:: Text provided

FILTER	`EXISTS`, `NOT EXISTS` or non-deterministic functions, e.g. `RAND`, cannot be used in filters
BIND	`EXISTS`, `NOT EXISTS` or non-deterministic functions, e.g. `RAND`, cannot be used in bind expressions
UNION	No limitations

In addition to the above rules Blackout only supports limited forms of recursive rules. Only recursive rules that can be translated to SPARQL property paths are supported.

Stride Reasoner (Alpha)

Stride reasoner has been introduced in Stardog 9.0 and is currently in alpha state. It is designed to support more expressive rules and exhibit more robust performance but is currently not recommended for production usage.

Stride only supports the following RDFS and OWL constructs and ignores any other axiom regardless of the reasoning.type option value:

Terms	Description
`rdfs:subClassOf`, `owl:equivalentClass`	Class hierarchies and inheritance between named classes
`rdfs:subPropertyOf`, `owl:equivalentProperty`	Property hierarchies and inheritance between properties
`owl:inverseOf`, `owl:SymmetricProperty`	Inverse properties
`owl:TransitiveProperty`	Transitive properties

The following table lists patterns (and the corresponding restrictions) which can be used in the body of a user-defined rule supported by Stride:

Rule Features	Limitations
Triple patterns	No variables in predicate position or object position if the predicate is `rdf:type`. No property path operators `*`, `+` or `?`.
FILTER	Non-deterministic functions, e.g. `RAND`, cannot be used in filters
BIND	Non-deterministic functions, e.g. `RAND`, cannot be used in bind expressions
UNION	No limitations
VALUES	No `UNDEF` values
GROUP BY	No cyclic dependencies between rules involving GROUP BY

Stride behaves differently compared to Blackout if there is an invalid rule in the schema. Blackout logs such problematic rules or axioms and performs reasoning with the valid rules and axioms. This might cause subtle issues as errors in Stardog log can easily go unnoticed. Stride, on the other hand, will refuse to do any reasoning if there is an invalid rule or axiom requiring the user to fix the issue first. Note that, if multiple schemas are being used, errors in one schema will not affect reasoning with other schemas. Rules causing problems can be moved to named graphs outside the schema graphs so they can be fixed without preventing reasoning with other rules.

Stride reasoner in its alpha status does not support reasoning for triple patterns that have variables in the predicate position or that have rdf:type in the predicate position and a variable in the object position. Such triple patterns will be answered without reasoning as if #pragma reasoning off hint has been used for that triple pattern. This limitation will be lifted in the future release.

Query Answering with Reasoning

As explained above Stardog uses a query time reasoning approach so you do not need to do anything up front when you create your database or add data into your database if you want to use reasoning. You need ot enable reasoning for your queries. All of Stardog’s interfaces (API, network, and CLI) support reasoning during query evaluation. All types of queries (that is, SELECT, ASK, CONSTRUCT, PATHS, DESCRIBE, VALIDATE) can be evaluated with reasoning. When reasoning is enabled, it applies to all query patterns in WHERE and VIA blocks.

::::
:: Data listing

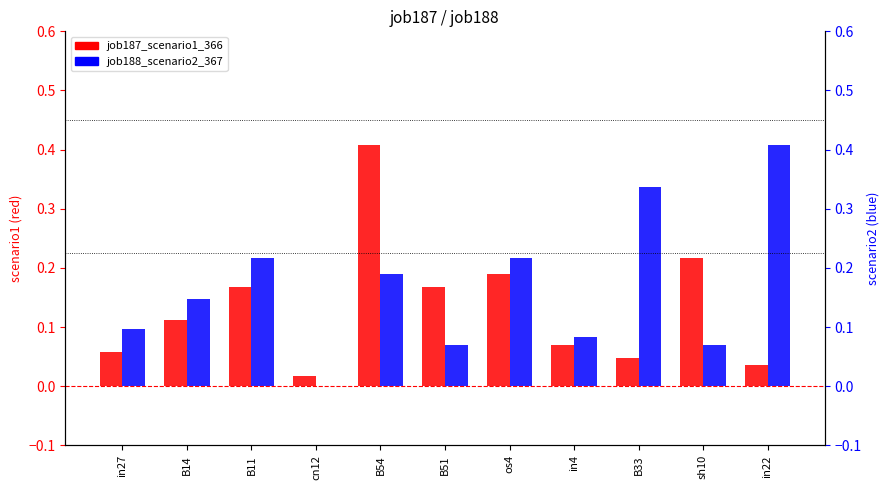

How many series are shown in this chart?

2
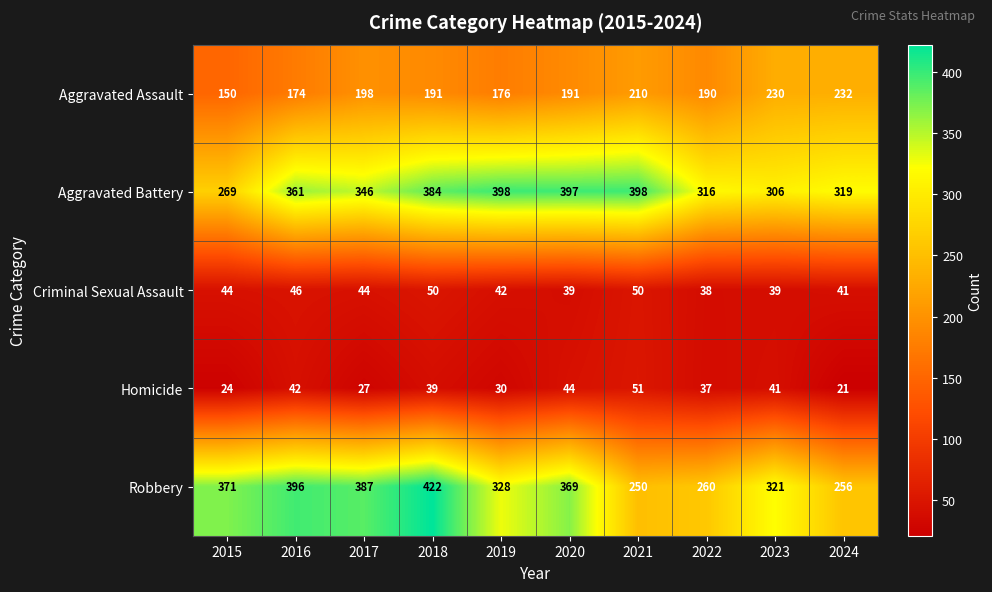

Which series has the largest range (max minus min)?

Robbery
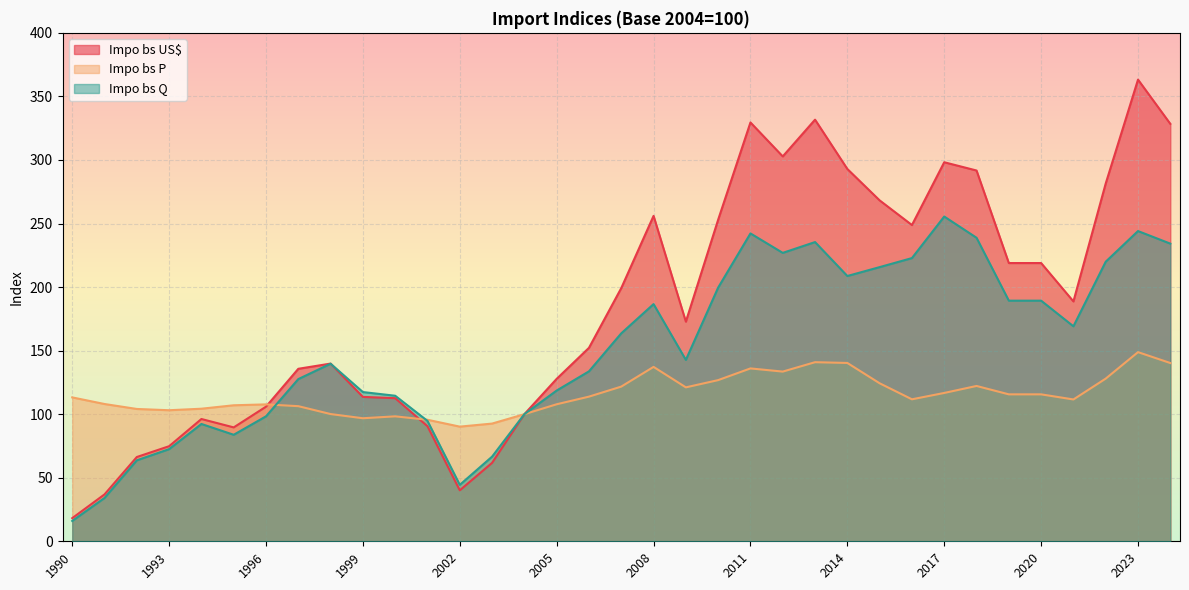

What is the difference between the Impo bs Q values at 1991 and 2019?

155.2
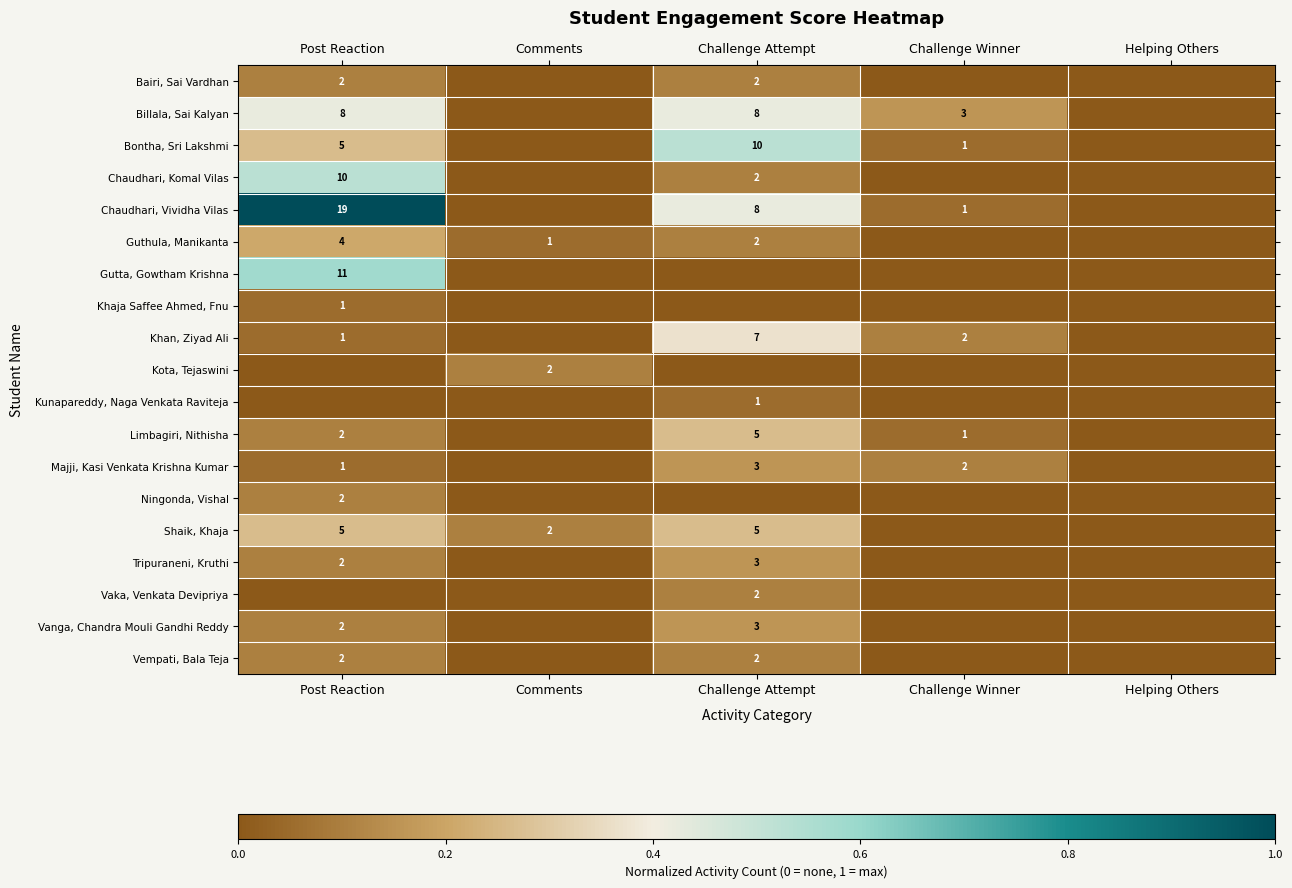

The Billala, Sai Kalyan series shows 5 at Challenge Winner. True or false?

False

::::

What to work on
1 > Answer these from the Stardog reasoning excerpt:
(a) In which Stardog version was the Stride reasoner introduced?
(b) What does Stride do when the schema contains an invalid rule or axiom?
(c) What limitation does Stride place on VALUES in a rule body?
2 > Summarize the Stardog reasoning excerpt in three sentences.
3 > Extract the passage of the Stardog reasoning excerpt from "In addition to" up to and including "for production usage.".
Use only the Stardog reasoning excerpt as your source.

Expected responses
1 >
(a) Stardog 9.0
(b) It refuses to do any reasoning until the user fixes the issue.
(c) No `UNDEF` values

2 > The Stride reasoner, introduced in Stardog 9.0 and still in alpha, is designed to support more expressive rules and more robust performance, but it is not recommended for production and supports only a limited set of RDFS and OWL constructs. Blackout logs invalid rules or axioms and reasons with the valid ones, while Stride refuses to do any reasoning until the invalid rule or axiom is fixed. Stardog reasons at query time, so reasoning only needs to be enabled for queries, and all of its interfaces and query types support it.

3 >
In addition to the above rules Blackout only supports limited forms of recursive rules. Only recursive rules that can be translated to SPARQL property paths are supported.

Stride Reasoner (Alpha)

Stride reasoner has been introduced in Stardog 9.0 and is currently in alpha state. It is designed to support more expressive rules and exhibit more robust performance but is currently not recommended for production usage.